Monitoring an SNMP-Enabled UPS

Using the Check a Network Response task it's possible to poll an SNMP enabled device. This guide describes monitoring of an Uninterruptible Power Supply which supports the UPS Management Information Base (IETF RFC 1628).

Receiving an online alert for such a task will depend on the equipment that maintains the site's Internet connection having power protection and the outage being sufficiently localized it doesn't affect the connection provider (any connection failure should instead yield a heartbeat alert).

DISCLAIMER: The information provided herein is intended as an example only. No representation is made as to its accuracy, completeness or suitability for a particular purpose or platform (see also the Winserver Wingman EULA). Please test your own implementation thoroughly in the specific environment within which it need function and ensure that it operates as required.

Tested On: Emerson Liebert GXT3 with IntelliSlot Network Card

Alarms Present

The RFC defines many values of interest but the simplest mechanism for monitoring a notifiable event is to poll the upsAlarmsPresent scalar which will be set non-zero if an alarm condition occurs;

Check for UPS alarms each minute.

Task Parameters

Task Type: Check a Network Response

Frequency: 1 Minute

Address: snmp://LiebertEM@192.168.1.1/1.3.6.1.2.1.33.1.6.1.0

Port: 161

CAUTION On: (response) ...is not returned or; is numerically not equal to; 0; 1 time.

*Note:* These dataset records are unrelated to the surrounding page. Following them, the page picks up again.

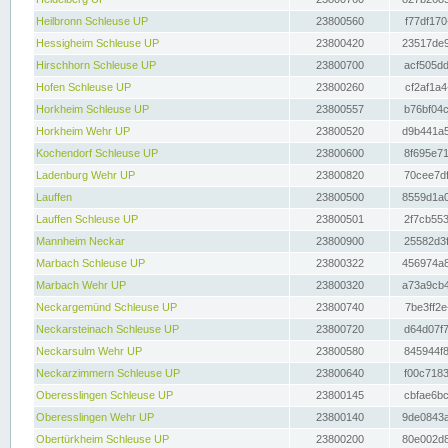
Heilbronn Schleuse UP
23800560
f77df170
Hessigheim Schleuse UP
23800420
23517de9
Hirschhorn Schleuse UP
23800700
acf505dd
Hofen Schleuse UP
23800260
cf2af1a4
Horkheim Schleuse UP
23800557
b76bf04c
Horkheim Wehr UP
23800520
d9b441a5
Kochendorf Schleuse UP
23800600
8f695e71
Ladenburg Wehr UP
23800820
70cee7df
Lauffen
23800500
8559d1a0
Lauffen Schleuse UP
23800501
2f7cb553
Mannheim Neckar
23800900
25582d3f
Marbach Schleuse UP
23800322
456974a8
Marbach Wehr UP
23800320
a73a9cb4
Neckargemünd Schleuse UP
23800740
7be3ff2e
Neckarsteinach Schleuse UP
23800720
d64d07f7
Neckarsulm Wehr UP
23800580
845944f8
Neckarzimmern Schleuse UP
23800640
f00c7183
Oberesslingen Schleuse UP
23800145
cbfae6bc
Oberesslingen Wehr UP
23800140
9de0843a
Obertürkheim Schleuse UP
23800200
80e002d8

FAILURE On: (response) ...is returned and; is numerically not equal to; 0; 2 times.


Charge Remaining

If instead (or in combination - given two separate tasks) you'd prefer to monitor the battery charge remaining the upsEstimatedChargeRemaining is available returning an integer in the range 0-100.

Check the UPS is not discharging each minute.

Task Parameters

Task Type: Check a Network Response

Frequency: 1 Minute

Address: snmp://LiebertEM@192.168.1.1/1.3.6.1.2.1.33.1.2.4.0

Port: 161

CAUTION On: (response) ...is not returned or; is numerically less than; 90; 1 time.

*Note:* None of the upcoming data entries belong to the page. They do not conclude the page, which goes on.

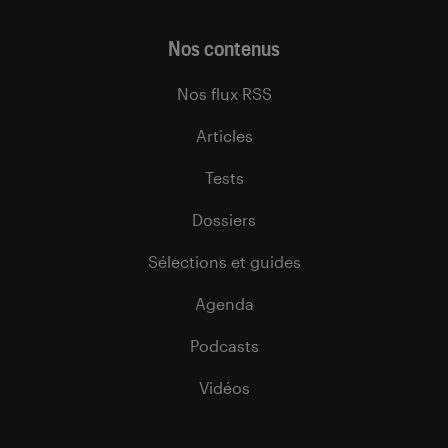
Nos contenus
Nos flux RSS
Articles
Tests
Dossiers
Sélections et guides
Agenda
Podcasts
Vidéos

FAILURE On: (response) ...is returned and; is numerically less than; 75; 1 time.


The principal practical difference between the two tasks illustrated is that the first will alert as soon as mains power is unavailable where the second won't notify until charge remaining has fallen below 90% (and generally won't at all for very short outages).

Report Frequency

Where battery-backup is concerned minutes count which is why we've recommended the minimum 1-minute test frequency. Mention should be made of how online reporting notifications work with higher task frequencies.

Escalating alerts are always reported immediately, so in the case of the Alarms Present example above, the first evaluation where an alarm is present a CAUTION notification will be posted to the web service (and an e-mail notification sent if required by your account settings in conjunction with any other current alerts). If the alarm is still present on the next evaluation one minute later a FAILURE will be notified.

De-escalating alert levels are withheld until at least 5 minutes after the previous notification so if the power comes back on and the alarm is removed any time in the next 4 test cycles the clearance will not be notified until the 5th (7 minutes after the original CAUTION was posted).

This is intended to minimize repetitive e-mail notifications and unnecessary traffic for high-frequency tasks which are on the cusp of an alert condition (and might otherwise notify constantly) while still ensuring problems are reported as soon as they're detected.

13 August 2016